Information Practices Employed by People with Chronic Kidney Disease

Friday, 3 August 2012: 8:30 AM

Ann Bonner, PhD, MA, BAppSc, (Nurs)
School of Nursing, Queensland University of Technology, Brisbane, Australia
Annemaree Lloyd, PhD, MAppSci, GradDip, SocSci, BA, ALIA
School of Information Studies, Charles Sturt University, Wagga Wagga, Australia
Carol Dawson-Rose, PhD, MSN, BSN, RN
Faculty of Nursing, University of California, San Francisco, San Francisco, CA

Learning Objective 1: The learner will be able to understand the emerging field of information practices in health care.

Learning Objective 2: The learner will be able to understand the relationship between information, knowledge and experience used by people with chronic kidney disease.

Purpose: Information practice represents an emerging area of enquiry in health that seeks to reveal how people learn to connect with the complex multimodal information landscapes that informs their ability to make decisions. The nature of this type of enquiry focuses on exploring the underlying relationship between information, knowledge and experience.
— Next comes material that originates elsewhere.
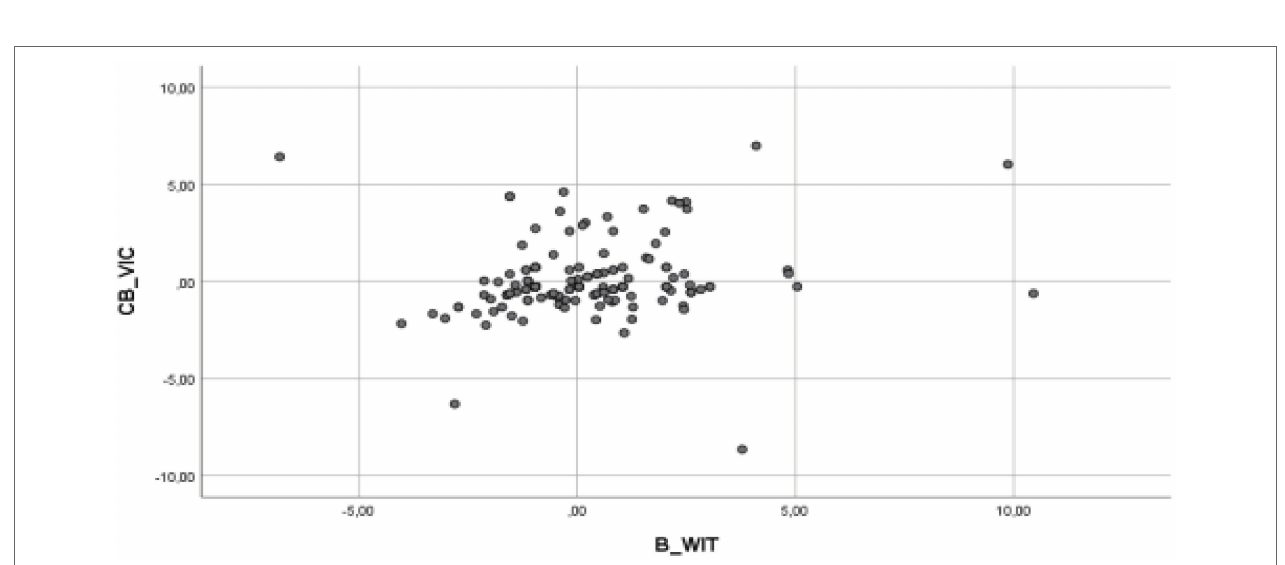
FIGURE 4 | Partial regression graphs of the cyberbullying role of victims criterion variable (CB_VIC), with the predictive variable the role of harassment of victims (B_VIC), included in the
Chronic kidney disease (CKD) is a complex condition that significantly impacts on a person’s daily life and requires adherence to treatment regimens. One goal is for people to establish the foundations of positive self-care attitudes and practices, however, little is known about their information practices. This study sought to understand how people with CKD experienced the information environment; the information practices they employ in order to inform decisions regarding treatment; and the range and type of information sources used.

Methods: The study employed a constructivist methodology that focused on how people develop information practices that enable them construct knowledge about their condition and treatment options. People with CKD living in Brisbane were purposively selected and interviewed. Data was subject to thematic analysis by an international collaboration of researchers from nursing and information science.
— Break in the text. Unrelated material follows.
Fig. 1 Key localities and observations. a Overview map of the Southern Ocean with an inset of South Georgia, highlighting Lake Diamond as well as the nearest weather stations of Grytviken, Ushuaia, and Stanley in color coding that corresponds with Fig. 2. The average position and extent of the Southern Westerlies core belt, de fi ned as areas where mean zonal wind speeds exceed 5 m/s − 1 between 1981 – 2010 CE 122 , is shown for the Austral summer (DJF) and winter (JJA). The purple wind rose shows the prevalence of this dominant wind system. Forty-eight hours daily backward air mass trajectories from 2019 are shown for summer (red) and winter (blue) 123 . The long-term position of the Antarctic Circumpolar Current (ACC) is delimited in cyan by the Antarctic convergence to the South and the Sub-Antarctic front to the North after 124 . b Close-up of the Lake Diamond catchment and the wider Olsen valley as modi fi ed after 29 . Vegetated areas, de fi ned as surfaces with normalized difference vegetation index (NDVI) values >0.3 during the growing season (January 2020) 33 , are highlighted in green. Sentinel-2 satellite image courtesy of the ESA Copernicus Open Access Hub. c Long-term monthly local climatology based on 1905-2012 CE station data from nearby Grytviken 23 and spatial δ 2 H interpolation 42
Results: The results reveal two types of patients. One type appears to adopt a ‘received’ view of information who did not question their condition or its treatment regimen. They passively accepted information from fewer sources and seemed to rely primarily on information from the nephrologist.  In another type, patients were engaged’; they actively identified their information needs, quickly learned what that they needed to ask and who to ask. These patients used a wider range of information sources and trusted information from the renal multi-disciplinary team.

Conclusion: Understanding information practices of people who have complex chronic conditions, particularly the variety of information sources used is useful for nurses when planning, implementing and evaluating patient educational strategies.